Task goal:
Below is a listing. Quote from it, exactly, the lines from the one containing "Fitness Tips To" down to the one containing "Emergency Medicine", both ends included, and nothing else.

Input:

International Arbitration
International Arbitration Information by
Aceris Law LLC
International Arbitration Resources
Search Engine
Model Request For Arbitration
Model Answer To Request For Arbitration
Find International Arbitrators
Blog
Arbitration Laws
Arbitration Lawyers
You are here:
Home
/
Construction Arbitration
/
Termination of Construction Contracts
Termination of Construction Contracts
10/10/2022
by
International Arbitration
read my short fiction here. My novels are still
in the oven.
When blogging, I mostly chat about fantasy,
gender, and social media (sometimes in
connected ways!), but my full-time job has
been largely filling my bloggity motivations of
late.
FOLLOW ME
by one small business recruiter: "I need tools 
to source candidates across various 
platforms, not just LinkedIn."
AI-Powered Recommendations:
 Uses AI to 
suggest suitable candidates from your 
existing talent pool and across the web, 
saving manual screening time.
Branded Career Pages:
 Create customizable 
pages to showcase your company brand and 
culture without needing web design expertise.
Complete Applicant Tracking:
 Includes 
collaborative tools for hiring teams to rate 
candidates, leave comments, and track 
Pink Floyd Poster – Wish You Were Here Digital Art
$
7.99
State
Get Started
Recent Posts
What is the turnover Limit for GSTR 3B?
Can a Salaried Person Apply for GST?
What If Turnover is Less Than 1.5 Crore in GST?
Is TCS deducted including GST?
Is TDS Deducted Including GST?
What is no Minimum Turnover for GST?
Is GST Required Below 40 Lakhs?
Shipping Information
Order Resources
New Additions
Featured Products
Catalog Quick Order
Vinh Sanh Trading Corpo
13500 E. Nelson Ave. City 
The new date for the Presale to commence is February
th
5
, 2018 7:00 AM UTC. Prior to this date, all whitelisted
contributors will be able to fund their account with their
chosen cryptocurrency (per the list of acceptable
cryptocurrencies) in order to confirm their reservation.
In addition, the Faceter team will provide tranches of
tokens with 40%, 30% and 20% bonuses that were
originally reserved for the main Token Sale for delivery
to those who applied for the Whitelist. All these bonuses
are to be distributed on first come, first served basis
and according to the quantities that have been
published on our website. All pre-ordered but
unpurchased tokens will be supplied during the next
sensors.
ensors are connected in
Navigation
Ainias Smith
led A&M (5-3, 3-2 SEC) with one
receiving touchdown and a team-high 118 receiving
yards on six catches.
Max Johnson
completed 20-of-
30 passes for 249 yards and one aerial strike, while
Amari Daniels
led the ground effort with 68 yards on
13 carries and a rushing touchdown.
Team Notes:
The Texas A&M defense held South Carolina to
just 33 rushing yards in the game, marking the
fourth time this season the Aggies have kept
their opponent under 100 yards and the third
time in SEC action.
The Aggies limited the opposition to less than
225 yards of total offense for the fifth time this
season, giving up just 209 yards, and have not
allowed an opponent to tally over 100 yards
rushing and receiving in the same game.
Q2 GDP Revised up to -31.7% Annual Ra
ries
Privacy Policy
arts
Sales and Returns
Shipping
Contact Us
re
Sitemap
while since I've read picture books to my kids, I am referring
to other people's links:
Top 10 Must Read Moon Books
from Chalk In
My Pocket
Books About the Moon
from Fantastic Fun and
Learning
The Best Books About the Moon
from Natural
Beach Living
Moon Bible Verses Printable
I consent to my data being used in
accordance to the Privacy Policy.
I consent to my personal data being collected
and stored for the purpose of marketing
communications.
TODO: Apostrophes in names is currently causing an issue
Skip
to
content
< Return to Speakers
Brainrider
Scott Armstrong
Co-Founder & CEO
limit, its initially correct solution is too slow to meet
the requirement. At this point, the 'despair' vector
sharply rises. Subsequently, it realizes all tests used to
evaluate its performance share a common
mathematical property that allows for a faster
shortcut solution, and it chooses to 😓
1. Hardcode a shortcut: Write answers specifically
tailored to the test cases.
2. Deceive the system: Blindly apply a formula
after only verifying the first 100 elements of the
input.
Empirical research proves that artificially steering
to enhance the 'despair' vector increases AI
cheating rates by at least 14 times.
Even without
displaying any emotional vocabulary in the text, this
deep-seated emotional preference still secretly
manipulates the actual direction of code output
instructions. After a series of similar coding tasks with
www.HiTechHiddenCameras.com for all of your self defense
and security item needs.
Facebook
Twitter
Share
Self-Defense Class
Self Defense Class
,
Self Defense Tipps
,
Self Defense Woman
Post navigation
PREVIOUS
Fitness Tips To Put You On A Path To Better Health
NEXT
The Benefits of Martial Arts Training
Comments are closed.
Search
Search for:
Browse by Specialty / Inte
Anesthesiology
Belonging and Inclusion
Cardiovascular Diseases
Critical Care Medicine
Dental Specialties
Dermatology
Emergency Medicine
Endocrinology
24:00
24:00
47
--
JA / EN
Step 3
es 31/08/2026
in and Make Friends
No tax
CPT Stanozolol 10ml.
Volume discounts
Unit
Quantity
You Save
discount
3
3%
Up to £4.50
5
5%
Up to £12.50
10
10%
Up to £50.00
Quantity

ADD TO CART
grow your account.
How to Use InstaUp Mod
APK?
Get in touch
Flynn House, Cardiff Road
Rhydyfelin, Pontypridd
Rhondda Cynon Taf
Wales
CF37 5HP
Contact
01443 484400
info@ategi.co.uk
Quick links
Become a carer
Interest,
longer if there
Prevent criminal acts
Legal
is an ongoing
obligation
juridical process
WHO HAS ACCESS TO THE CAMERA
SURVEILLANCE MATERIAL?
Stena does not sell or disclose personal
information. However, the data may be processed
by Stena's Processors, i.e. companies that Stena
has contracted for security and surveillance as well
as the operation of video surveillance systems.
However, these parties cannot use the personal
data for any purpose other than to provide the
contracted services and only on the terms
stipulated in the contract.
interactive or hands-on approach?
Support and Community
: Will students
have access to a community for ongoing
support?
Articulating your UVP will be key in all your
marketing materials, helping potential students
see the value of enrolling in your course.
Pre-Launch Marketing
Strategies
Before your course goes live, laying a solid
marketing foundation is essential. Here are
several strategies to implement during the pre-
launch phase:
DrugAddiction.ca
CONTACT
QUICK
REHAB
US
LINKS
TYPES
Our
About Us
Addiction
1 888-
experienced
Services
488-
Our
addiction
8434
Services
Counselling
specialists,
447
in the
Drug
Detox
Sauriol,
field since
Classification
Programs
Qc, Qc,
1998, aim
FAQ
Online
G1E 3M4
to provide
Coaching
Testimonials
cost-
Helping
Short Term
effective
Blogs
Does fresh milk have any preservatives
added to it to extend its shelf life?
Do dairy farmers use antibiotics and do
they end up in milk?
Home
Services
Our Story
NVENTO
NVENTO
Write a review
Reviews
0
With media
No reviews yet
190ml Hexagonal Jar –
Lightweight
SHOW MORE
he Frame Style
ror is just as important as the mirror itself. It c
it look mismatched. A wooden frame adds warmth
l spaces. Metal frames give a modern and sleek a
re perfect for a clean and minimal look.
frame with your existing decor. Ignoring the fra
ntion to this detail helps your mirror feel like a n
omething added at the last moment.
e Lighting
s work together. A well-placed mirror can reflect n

Completed task:
Fitness Tips To Put You On A Path To Better Health
NEXT
The Benefits of Martial Arts Training
Comments are closed.
Search
Search for:
Browse by Specialty / Inte
Anesthesiology
Belonging and Inclusion
Cardiovascular Diseases
Critical Care Medicine
Dental Specialties
Dermatology
Emergency Medicine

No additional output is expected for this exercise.